Women's education rights need guarding

Malala Yousafzai, advocate for girls' education, when she spoke at the United Nations.

The conservative backlash to women’s education has been harsh and public — from the shooting of schoolgirl Malala Yousafzai and the killing of teacher Shahnaz Bibi in Pakistan, to the recent abduction of some 200 schoolgirls in Nigeria – so that the need to stand up for equal education rights for all is critical, General Secretary Jenny Diamond told Federation’s Women’s Conference.

Such abuses were a matter of universal concern and in particular to the union’s predominantly female membership. “Accordingly, as teachers and, I hope, activists (even if you haven’t realised it yet), we have the responsibility to take up the challenge to ensure a fair and decent society,” Ms Diamond said.

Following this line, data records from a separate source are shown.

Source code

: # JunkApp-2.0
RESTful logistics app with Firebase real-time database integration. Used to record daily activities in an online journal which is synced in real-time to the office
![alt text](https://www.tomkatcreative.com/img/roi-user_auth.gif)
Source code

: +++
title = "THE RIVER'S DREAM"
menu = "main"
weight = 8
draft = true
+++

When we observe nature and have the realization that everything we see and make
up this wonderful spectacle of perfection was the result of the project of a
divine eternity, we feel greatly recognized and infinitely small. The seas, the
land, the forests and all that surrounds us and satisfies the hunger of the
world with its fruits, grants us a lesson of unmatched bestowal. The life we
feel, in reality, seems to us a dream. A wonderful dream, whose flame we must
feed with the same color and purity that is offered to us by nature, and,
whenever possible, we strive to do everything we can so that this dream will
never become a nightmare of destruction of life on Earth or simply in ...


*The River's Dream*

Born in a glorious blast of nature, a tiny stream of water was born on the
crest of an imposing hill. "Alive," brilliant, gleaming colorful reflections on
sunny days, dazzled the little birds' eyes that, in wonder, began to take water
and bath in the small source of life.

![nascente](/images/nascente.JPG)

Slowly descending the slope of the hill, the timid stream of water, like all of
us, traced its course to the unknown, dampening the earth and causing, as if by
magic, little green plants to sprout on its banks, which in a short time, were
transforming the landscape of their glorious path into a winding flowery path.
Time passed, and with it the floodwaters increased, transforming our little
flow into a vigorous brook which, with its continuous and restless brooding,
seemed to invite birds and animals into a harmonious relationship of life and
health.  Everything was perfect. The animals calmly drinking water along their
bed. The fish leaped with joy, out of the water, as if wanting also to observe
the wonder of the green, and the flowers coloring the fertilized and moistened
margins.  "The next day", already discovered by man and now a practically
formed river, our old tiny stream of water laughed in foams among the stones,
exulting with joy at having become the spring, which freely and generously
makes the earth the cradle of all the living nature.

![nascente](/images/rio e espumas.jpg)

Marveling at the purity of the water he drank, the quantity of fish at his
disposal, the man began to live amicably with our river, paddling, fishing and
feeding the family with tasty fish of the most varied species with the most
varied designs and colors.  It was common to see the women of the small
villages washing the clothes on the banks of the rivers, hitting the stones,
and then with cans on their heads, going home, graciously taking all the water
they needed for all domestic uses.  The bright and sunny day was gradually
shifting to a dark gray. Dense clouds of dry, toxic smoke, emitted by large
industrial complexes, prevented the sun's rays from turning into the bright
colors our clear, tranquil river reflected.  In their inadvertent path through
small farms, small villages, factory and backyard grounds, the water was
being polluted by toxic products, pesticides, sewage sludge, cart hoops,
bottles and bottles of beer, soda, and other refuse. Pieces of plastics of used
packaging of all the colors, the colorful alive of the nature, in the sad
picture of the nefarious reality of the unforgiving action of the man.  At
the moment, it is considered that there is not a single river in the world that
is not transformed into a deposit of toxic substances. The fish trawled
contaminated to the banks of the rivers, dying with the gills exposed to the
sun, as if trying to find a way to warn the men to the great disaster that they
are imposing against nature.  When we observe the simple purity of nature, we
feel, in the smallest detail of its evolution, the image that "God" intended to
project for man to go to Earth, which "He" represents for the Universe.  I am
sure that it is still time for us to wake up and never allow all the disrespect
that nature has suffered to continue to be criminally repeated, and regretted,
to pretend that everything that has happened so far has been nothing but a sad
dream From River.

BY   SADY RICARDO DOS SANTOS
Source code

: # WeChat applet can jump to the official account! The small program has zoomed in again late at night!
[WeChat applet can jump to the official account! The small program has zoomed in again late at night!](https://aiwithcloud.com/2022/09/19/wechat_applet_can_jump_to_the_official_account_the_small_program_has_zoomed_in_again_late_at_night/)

She related some of the highlights of last month’s Education International Second World Women’s Conference, attended by 400 unionists from around the world. AEU Federal Secretary Susan Hopgood gave the opening address, telling delegates that more than two-thirds of the world’s illiterate adults were women.

Federation Life Member and President of the International Confederation of Trade Unions Sharan Burrow said that women in education had power and should always use it in partnership, to build alliances and take on the challenges of an unequal and unfair world.

Ms Diamond said that while girls in Australia who seek a quality education did not experience the extreme difficulties experienced elsewhere, “we cannot relax and take for granted that students … do not experience sex-based and other forms of violence and harassment. It is our responsibility to advocate daily for those rights to be honoured.”